PRINTEMPS BLEU

青い春 – Japon – 1993
Genre : Drame
Dessinateur : Taiyo Matsumoto
Scénariste : Taiyo Matsumoto
Nombre de pages : 192
Éditeur : Delcourt / Tonkam
Date de sortie : 29 janvier 2026
LE PITCH
Printemps bleu comporte sept nouvelles. Chacune possède des protagonistes différents, jeunes garçons, adolescents, voyous… mais tous retranscrivent la même violence urbaine, les mêmes désillusions, et surtout le même mal être d’une société malade. Cette fascination pour l’étrangeté, la folie, sont de nouveau mélangées à la poésie morbide du maître Matsumoto.
Il faut bien que jeunesse se passe
Edité une première fois en 2000 par la maison Tonkam, le recueil de nouvelles de jeunesse (dans tous les sens du terme) de Taiyô Matsumoto revient dans une édition prestige avec couverture solide, sur-jaquette et papier de meilleur qualité. Ce n’est peut-être pas l’œuvre la plus facile d’accès de l’auteur d’Amer Beton et Ping Pong, mais ces chroniques de la délinquance adolescente n’en débordent pas moins de vie et de poésie.
Si lui-même n’a jamais glissé dans la délinquance justement, il révèle aisément dans l’une de ses postfaces avoir longtemps fréquenté certains de ces petits gangs du lycée. Des vieux copains plus costauds, plus forts en gueule, plus charismatiques, qu’il admirait et qu’il décida de suivre régulièrement dans leurs forfaits et leurs errances en les photographiant. Ce milieu-là, il le connait donc très bien et en donne ici une illustration criante de vérité. Toujours au raz du sol, même lorsqu’ils se galèrent sur le toit du lycéen ou d’un immeuble quelconque, ces épisodes plus ou moins longs, brossent le portrait de jeunes garçons franchement paumés, désabusés, inconscients du passé, regardant l’avenir avec méfiance et préférant aisément s’inscrire solidement dans le présent. Des instants concrets, mais souvent bien vaincs, faits de conversation futiles, de branlettes rapides, de mises en dangers stupides et de camaraderies viriles, fraternelles mais néanmoins parfois bien brutales. Il ne se passe pas franchement grand-chose dans ces petites évocations de bulles temporelles, au printemps de vies qui ne débuteront peut-être jamais, souvent au détour d’un été qui n’en finit plus, l’auteur laissant surtout ses personnages respirer, prendre de la voix et de l’espace, à la lisière du documentaire.
Juste en bas de la rue
Même dans le chapitre le plus long où trois de ces gamins se retrouvent avec un flingue entre les mains, l’histoire ne glisse jamais vers le thriller, le manga de yakuza ou d’action, l’arme se montrant plus gênante qu’autre chose une fois le fantasme éventé.
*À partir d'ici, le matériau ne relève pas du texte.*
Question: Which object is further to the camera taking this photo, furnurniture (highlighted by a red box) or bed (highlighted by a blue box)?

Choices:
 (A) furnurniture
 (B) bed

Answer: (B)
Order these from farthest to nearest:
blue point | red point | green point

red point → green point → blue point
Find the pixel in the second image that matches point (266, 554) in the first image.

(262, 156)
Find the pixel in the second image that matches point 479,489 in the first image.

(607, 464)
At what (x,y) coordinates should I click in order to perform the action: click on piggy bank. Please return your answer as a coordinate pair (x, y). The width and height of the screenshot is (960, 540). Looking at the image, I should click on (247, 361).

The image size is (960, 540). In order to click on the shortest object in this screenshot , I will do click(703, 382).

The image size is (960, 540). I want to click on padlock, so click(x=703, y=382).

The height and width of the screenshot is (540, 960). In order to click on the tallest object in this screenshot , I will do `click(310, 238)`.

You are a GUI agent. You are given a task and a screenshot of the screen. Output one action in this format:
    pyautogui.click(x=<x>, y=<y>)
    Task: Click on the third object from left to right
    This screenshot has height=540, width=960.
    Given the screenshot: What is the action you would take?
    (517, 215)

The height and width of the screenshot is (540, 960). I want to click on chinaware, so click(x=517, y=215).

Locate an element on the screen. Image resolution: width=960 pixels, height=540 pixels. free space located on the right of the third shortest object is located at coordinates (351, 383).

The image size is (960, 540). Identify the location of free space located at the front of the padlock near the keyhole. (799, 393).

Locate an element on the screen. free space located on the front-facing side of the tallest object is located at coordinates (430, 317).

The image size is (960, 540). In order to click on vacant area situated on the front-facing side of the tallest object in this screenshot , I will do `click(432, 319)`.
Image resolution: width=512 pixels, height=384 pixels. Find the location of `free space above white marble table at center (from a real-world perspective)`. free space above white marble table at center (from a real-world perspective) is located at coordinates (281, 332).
Ils ont beau être très japonais, on les reconnait aisément ces ados en marge, sans grands chose à se mettre sous la dent et qui forcément, pour faire passer le temps, finiront par casser les pieds de tous les clients d’un restaurant, insulter les passants ou jouer à celui qui tapera le plus de fois dans ses mains au-dessus du vide. Pathétiques autant qu’attachants, craignos autant que sympathiques, ils laissent aussi la place le temps d’une interminable partie de mahjong à une équipe lycéenne de baseball éliminée du grand tournoi national et préférant se planquer tout un été dans leur club plutôt que d’affronter la réalité. La véracité des dialogues, des situations et des attitudes, sont cependant mis en image avec le regard tout particulier de Taiyo Matsumoto, jouant de son trait anguleux, de son noir et blanc tranché, de ses poses dynamiques et sa capture urbaine pointilleuse, avec toute la subjectivité possible. Les cadrages et les images se déforment au grès de l’énergie déployée par les personnages ou parfois simplement des évasions de leur pensée, et l’aridité de leur décors (les murs de bétons tous recouverts de tags moches et crétins) se métamorphosent en petit ilots nostalgique comme pour continuer à embellir ces instants et ces années perdues.
Le coup de crayon du dessinateur se peaufine de nouvelles en nouvelles, et s’il reconnait avoir du mal avec ces « œuvres de jeunesse », ces planches se montrant moins maitrisées, moins précises, que ses créations plus récentes, elles sont le plus souvent déjà impressionnantes de vivacité et de personnalité.